● **Extract provided**
★ ★ ★

Error analysis / debugging / performance analysis tools
-
Hey everyone, hopefully especially the devs who do this much more often.
I am trying to get to the bottom of a strange issue we keep having. On our NodeBB instance, we have a regular (once a month) events, where the highest number of users (~40-80, so not very many) are concurrently online.
With such low numbers, I figure NodeBB would not have any problems ever. Sadly we are experiencing extremely high response times (< 1 minute and eventual 503s being thrown) almost every time in the last 3 times we had the event.
The problem is not accompanied by unusual resource usage (CPU < 10%, RAM at 12/16 GB, Swap 660 MB/1GB). While redis is saving to disk we have 1 of 6 availables vCores at 100% usage, but the others are basically idle. Also, the slow response time and timeouts do not necessarily occur while redis is saving to disk. They appear much more often than redis writes its dump.

★ ★ ★

(Stored records)
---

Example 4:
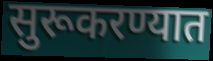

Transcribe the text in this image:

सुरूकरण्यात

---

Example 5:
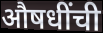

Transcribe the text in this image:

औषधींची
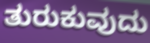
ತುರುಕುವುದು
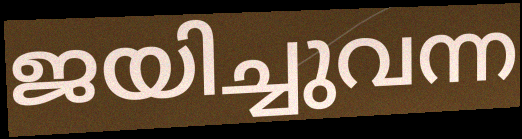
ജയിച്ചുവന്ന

★ ★ ★

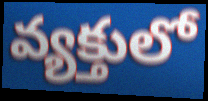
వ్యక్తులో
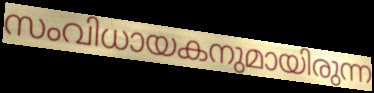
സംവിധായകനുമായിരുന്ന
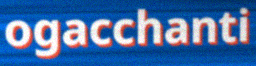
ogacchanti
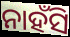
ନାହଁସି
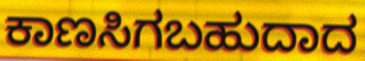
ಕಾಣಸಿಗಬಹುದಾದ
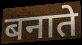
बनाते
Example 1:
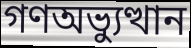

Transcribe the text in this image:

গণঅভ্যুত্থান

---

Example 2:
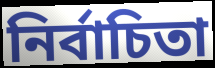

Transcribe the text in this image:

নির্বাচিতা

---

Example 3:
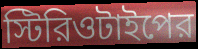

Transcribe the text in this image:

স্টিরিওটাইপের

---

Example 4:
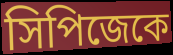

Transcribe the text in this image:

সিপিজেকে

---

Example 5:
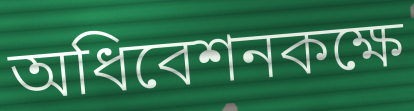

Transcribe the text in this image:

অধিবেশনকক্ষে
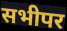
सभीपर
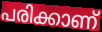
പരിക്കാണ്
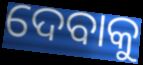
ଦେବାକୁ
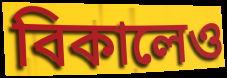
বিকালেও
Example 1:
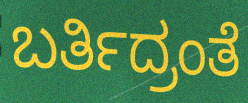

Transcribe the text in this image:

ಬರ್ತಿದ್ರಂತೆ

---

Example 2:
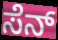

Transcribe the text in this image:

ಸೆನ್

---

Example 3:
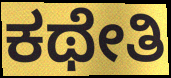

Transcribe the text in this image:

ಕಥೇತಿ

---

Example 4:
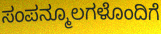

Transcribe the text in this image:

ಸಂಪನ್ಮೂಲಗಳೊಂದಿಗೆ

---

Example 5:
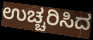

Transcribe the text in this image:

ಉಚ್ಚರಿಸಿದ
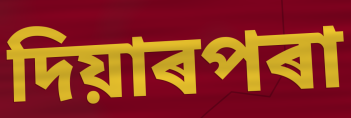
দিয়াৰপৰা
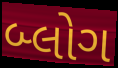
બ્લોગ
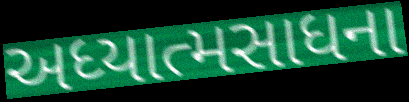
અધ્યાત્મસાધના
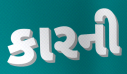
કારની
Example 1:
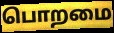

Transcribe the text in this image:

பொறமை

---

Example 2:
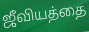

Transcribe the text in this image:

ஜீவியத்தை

★ ★ ★

● **The exercise**
Reproduce the forum post above about slow NodeBB response times, word for word and in full.

● **Result**
Error analysis / debugging / performance analysis tools
-
Hey everyone, hopefully especially the devs who do this much more often.
I am trying to get to the bottom of a strange issue we keep having. On our NodeBB instance, we have a regular (once a month) events, where the highest number of users (~40-80, so not very many) are concurrently online.
With such low numbers, I figure NodeBB would not have any problems ever. Sadly we are experiencing extremely high response times (< 1 minute and eventual 503s being thrown) almost every time in the last 3 times we had the event.
The problem is not accompanied by unusual resource usage (CPU < 10%, RAM at 12/16 GB, Swap 660 MB/1GB). While redis is saving to disk we have 1 of 6 availables vCores at 100% usage, but the others are basically idle. Also, the slow response time and timeouts do not necessarily occur while redis is saving to disk. They appear much more often than redis writes its dump.